Por Claudinei José de Oliveira
Fonte: rollandorocha
Postado em 21 de maio de 2015
A sabedoria popular é perfeita para definir, em poucas palavras (os famosos "velhos ditados"), determinadas situações. Existe, para quem gosta de rock no Brasil, um certo consenso de que no passado, mais especificamente, nos famigerados "anos 80", as coisas eram melhores.
Havia muitas bandas boas que faziam muitas músicas boas, as quais eram tocadas em muitas emissoras de rádio e televisão. Ou seja, o rock foi "mainstream". É fato inegável que, no passado, o rock, no Brasil, possuía maior visibilidade midiática como, também, é fato inegável que quantidade nunca foi sinônimo de qualidade. Havia, sim muitas bandas de rock tocando no rádio e na televisão, porém, havia, consequentemente, muitas bandas de rock ruins tocando no rádio e na televisão. Mas os apreciadores do rock não querem nem saber: melhor ouvir um rock ruim que ouvir sertanejo, pagode ou axé. A Pitty está aí para provar. Não era só desligar o botão, ao invés de nivelar por baixo?
Existiram bandas de rock boas e que não contaram com o apoio da mídia nos anos 80, 90, 2000, 2010 e, pasmem, ainda as há. Basta, pura e simplesmente, ao invés de ficar esperando elas caírem do céu na nossa cabeça, procurá-las e, fatalmente, as encontraremos.
É típico da natureza humana idealizar o passado pois este é certo, enquanto que o presente se manifesta pleno de incertezas. "Não trocamos o certo pelo duvidoso", como bem apregoa a sabedoria popular. Então, vamos no Monsters Of Rock apreciar os "dinossauros" enquanto eles não são extintos e vaiar qualquer coisa que "desafine o coro dos contentes".

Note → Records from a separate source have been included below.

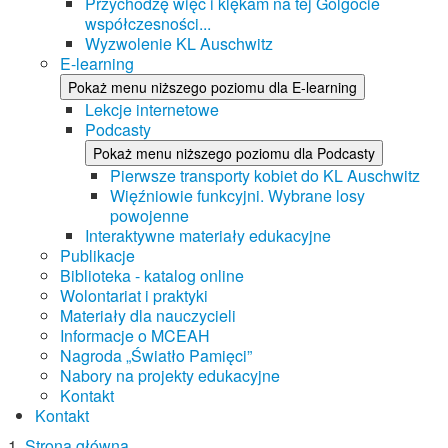
Przychodzę więc i klękam na tej Golgocie
współczesności...
Wyzwolenie KL Auschwitz
E-learning
Pokaż menu niższego poziomu dla E-learning
Lekcje internetowe
Podcasty
Pokaż menu niższego poziomu dla Podcasty
Pierwsze transporty kobiet do KL Auschwitz
Więźniowie funkcyjni. Wybrane losy
powojenne
Interaktywne materiały edukacyjne
Publikacje
Biblioteka - katalog online
Wolontariat i praktyki
Materiały dla nauczycieli
Informacje o MCEAH
Nagroda „Światło Pamięci”
Nabory na projekty edukacyjne
Kontakt
Kontakt
Strona główna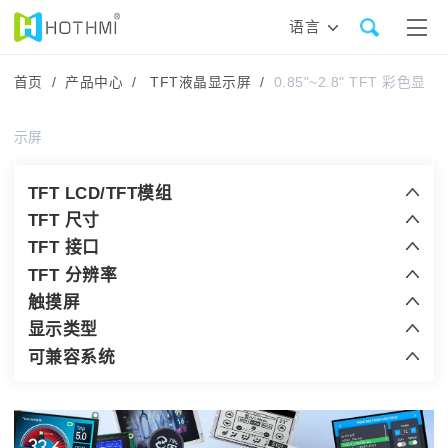
语言
首页 /
产品中心 /
TFT液晶显示屏 /
0.85"~2.8" TFT 彩色显
示屏
TFT LCD/TFT模组
TFT 尺寸
TFT 接口
TFT 分辨率
触摸屏
显示类型
可兼容系统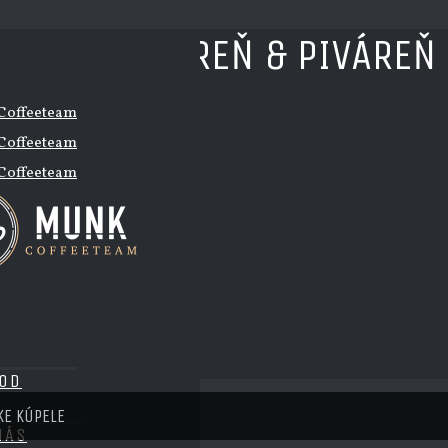
ÍNA – KAVIAREŇ & PIVÁREŇ
a – kaviareň & piváreň
OD
E KÚPELE
NÁS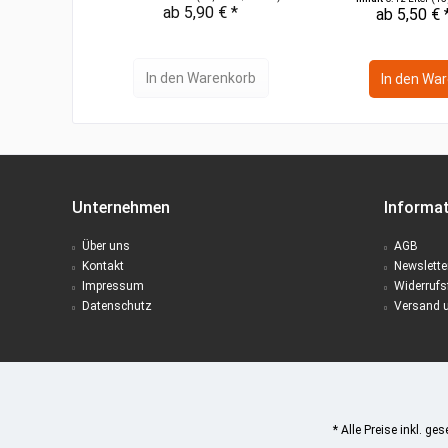
ab 5,90 € *
ab 5,50 € 
In den
Warenkorb
In den
War
Unternehmen
Informa
Über uns
AGB
Kontakt
Newslette
Impressum
Widerrufs
Datenschutz
Versand 
* Alle Preise inkl. ge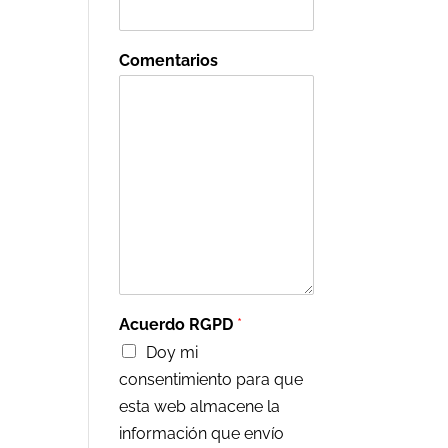
Comentarios
Acuerdo RGPD
*
Doy mi
consentimiento para que
esta web almacene la
información que envío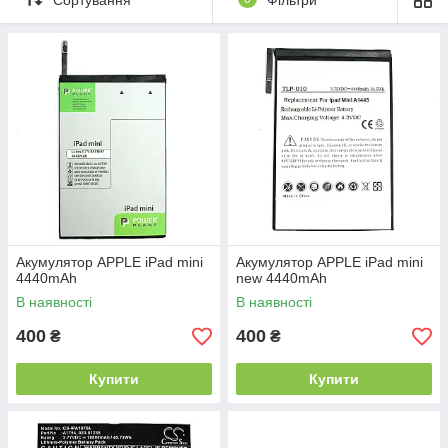
Акумулятор APPLE iPad mini
Акумулятор APPLE iPad mini
4440mAh
new 4440mAh
В наявності
В наявності
400
400
₴
₴
Купити
Купити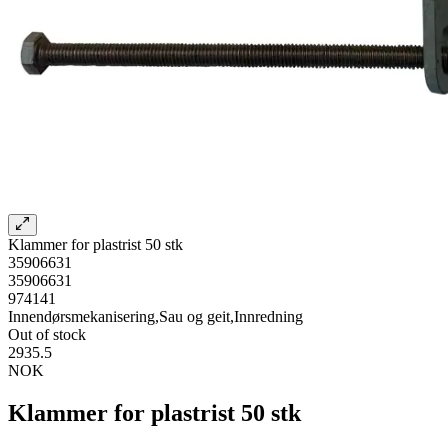
Klammer for plastrist 50 stk
35906631
35906631
974141
Innendørsmekanisering,Sau og geit,Innredning
Out of stock
2935.5
NOK
Klammer for plastrist 50 stk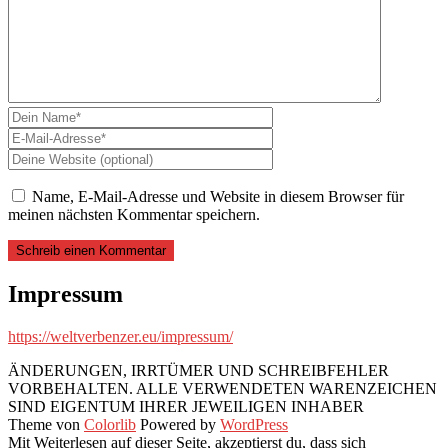
Name, E-Mail-Adresse und Website in diesem Browser für
meinen nächsten Kommentar speichern.
Impressum
https://weltverbenzer.eu/impressum/
ÄNDERUNGEN, IRRTÜMER UND SCHREIBFEHLER
VORBEHALTEN. ALLE VERWENDETEN WARENZEICHEN
SIND EIGENTUM IHRER JEWEILIGEN INHABER
Theme von
Colorlib
Powered by
WordPress
Mit Weiterlesen auf dieser Seite, akzeptierst du, dass sich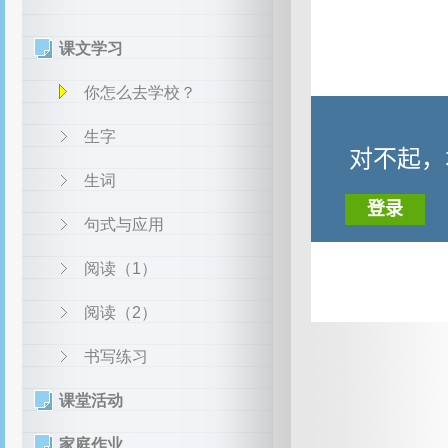
课文学习
你怎么去学校？
生字
生词
句式与应用
阅读（1）
阅读（2）
书写练习
课堂活动
家庭作业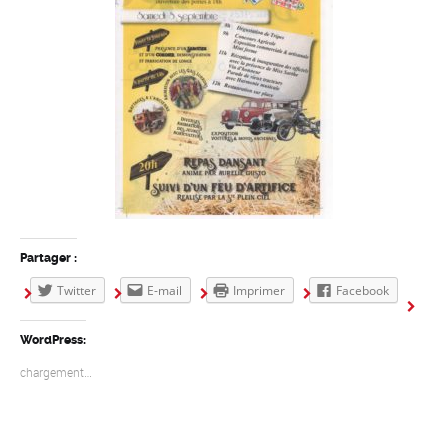
Partager :
Twitter
E-mail
Imprimer
Facebook
WordPress:
chargement…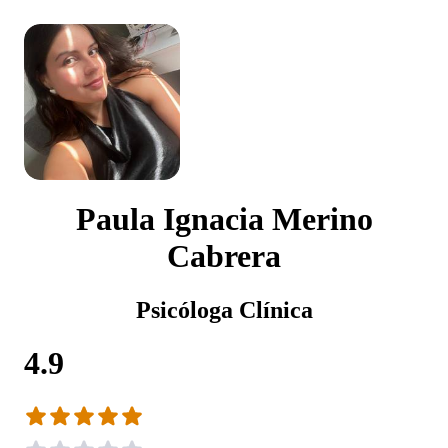
Paula Ignacia Merino
Cabrera
Psicóloga Clínica
4.9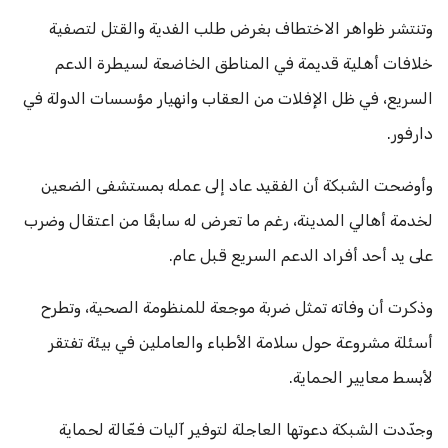
وتنتشر ظواهر الاختطاف بغرض طلب الفدية والقتل لتصفية
خلافات أهلية قديمة في المناطق الخاضعة لسيطرة الدعم
السريع، في ظل الإفلات من العقاب وانهيار مؤسسات الدولة في
دارفور.
وأوضحت الشبكة أن الفقيد عاد إلى عمله بمستشفى الضعين
لخدمة أهالي المدينة، رغم ما تعرض له سابقًا من اعتقال وضرب
على يد أحد أفراد الدعم السريع قبل عام.
وذكرت أن وفاته تمثل ضربة موجعة للمنظومة الصحية، وتطرح
أسئلة مشروعة حول سلامة الأطباء والعاملين في بيئة تفتقر
لأبسط معايير الحماية.
وجدّدت الشبكة دعوتها العاجلة لتوفير آليات فعّالة لحماية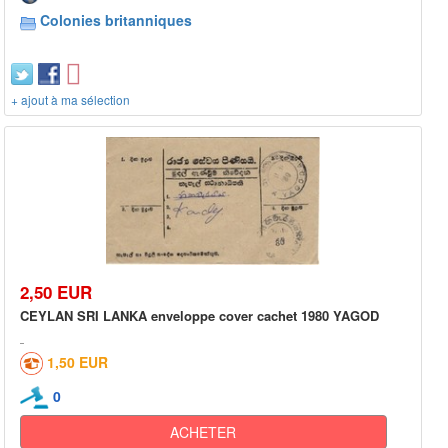
Colonies britanniques
+ ajout à ma sélection
2,50 EUR
CEYLAN SRI LANKA enveloppe cover cachet 1980 YAGOD
1,50 EUR
0
ACHETER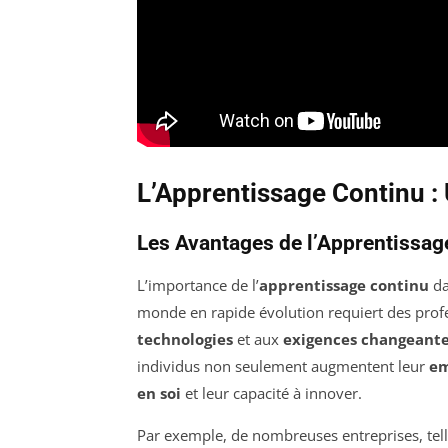
L’Apprentissage Continu :
Les Avantages de l’Apprentissa
L’importance de l’
apprentissage continu
da
monde en rapide évolution requiert des profe
technologies
et aux
exigences changeant
individus non seulement augmentent leur
em
en soi
et leur capacité à innover.
Par exemple, de nombreuses entreprises, tell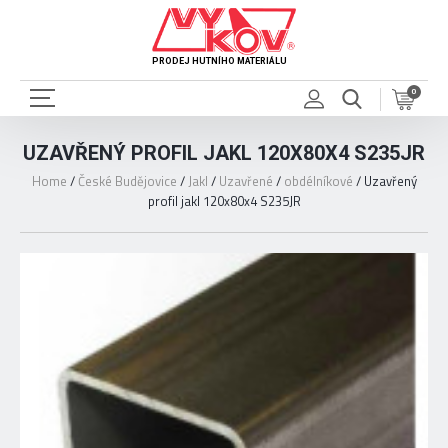
PRODEJ HUTNÍHO MATERIÁLU
0
UZAVŘENÝ PROFIL JAKL 120X80X4 S235JR
Home
/
České Budějovice
/
Jakl
/
Uzavřené
/
obdélníkové
/
Uzavřený
profil jakl 120x80x4 S235JR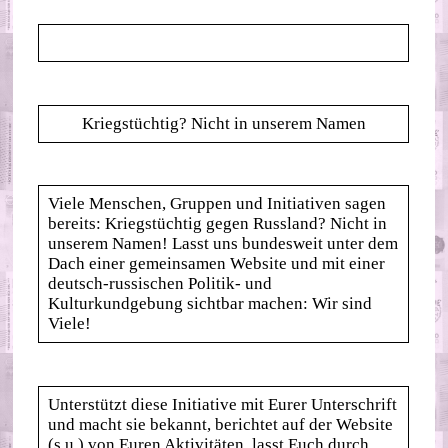
Kriegstüchtig? Nicht in unserem Namen
Viele Menschen, Gruppen und Initiativen sagen
bereits: Kriegstüchtig gegen Russland? Nicht in
unserem Namen! Lasst uns bundesweit unter dem
Dach einer gemeinsamen Website und mit einer
deutsch-russischen Politik- und
Kulturkundgebung sichtbar machen: Wir sind
Viele!
Unterstützt diese Initiative mit Eurer Unterschrift
und macht sie bekannt, berichtet auf der Website
(s.u.) von Euren Aktivitäten, lasst Euch durch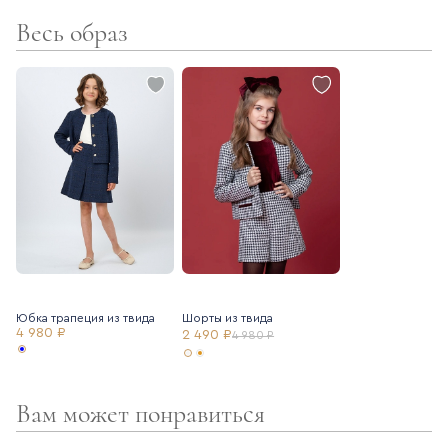
Весь образ
- поливискозная подкладка
- фактурная трендовая ткань
Юбка трапеция из твида
Шорты из твида
4 980 ₽
2 490 ₽
4 980 ₽
Вам может понравиться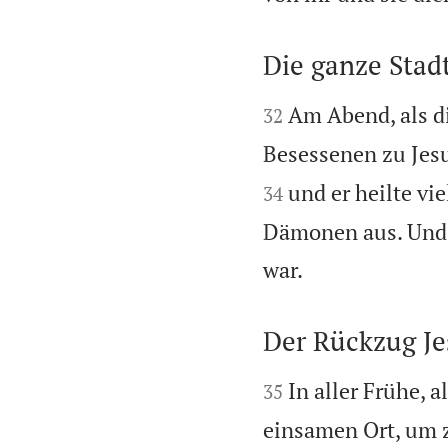
Die ganze Stadt


Am Abend, als d
32
Besessenen zu Jes
und er heilte vie
34
Dämonen aus. Und e

war.
Der Rückzug Je


In aller Frühe, 
35
einsamen Ort, um 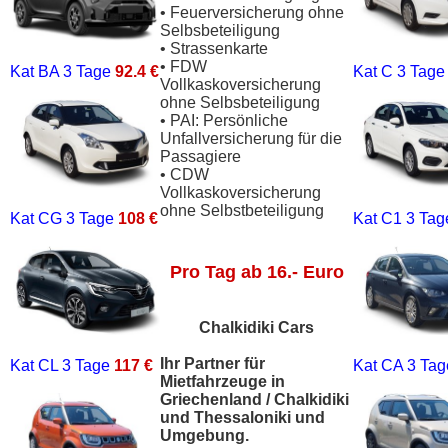
• Feuerversicherung ohne
Selbsbeteiligung
• Strassenkarte
• FDW
Kat BA
3 Tage
92.4 €
Kat C
3 Tag
Vollkaskoversicherung
ohne Selbsbeteiligung
• PAI: Persönliche
Unfallversicherung für die
Passagiere
• CDW
Vollkaskoversicherung
ohne Selbstbeteiligung
Kat CG
3 Tage
108 €
Kat C1
3 Ta
Pro Tag ab 16.- Euro
Chalkidiki Cars
Ihr Partner für
Kat CL
3 Tage
117 €
Kat CA
3 Ta
Mietfahrzeuge in
Griechenland / Chalkidiki
und Thessaloniki und
Umgebung.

Parece que foi o filósofo Nietzsche quem afirmou: "Quem olha muito para trás, acaba pensando para trás", Aí, a índole desafiadora, característica do rock ao longo de sua relevância histórica, cede espaço à índole reacionária. A propósito, isto motivou Roger Waters a associar rock e fascismo em The Wall.
Queremos que o nome de nossa banda preferida seja estampado sempre no mesmo "logo"; queremos que ela grave, eternamente, o mesmo álbum, aquele nosso preferido e, se possível, é bom nossa banda preferida possuir uma mascote, pois ajuda a garantir que ela continue a mesma, numa espécie de "ilusão de ótica" onde nós também acabamos sendo os mesmos e, com cinquenta anos nas costas, ainda temos dezessete.
Afirmar que as coisas não são mais como eram antes é de uma estupidez atroz pois, óbvio, jamais poderão ser. Valorizar experiências passadas é essencial para a sobrevivência humana, desde que valorizadas como uma das ferramentas para a construção do futuro.
O mundo do rock entra em polvorosa cada vez que alguém afirma que o "rock morreu", no entanto, é inegável que ir a um concerto de rock se assemelha, cada dia mais, a visitas ao museu. "A fila anda". "Quem fica parado é poste" e "os cães ladram enquanto a caravana passa" diz, apropriadamente, a sabedoria popular.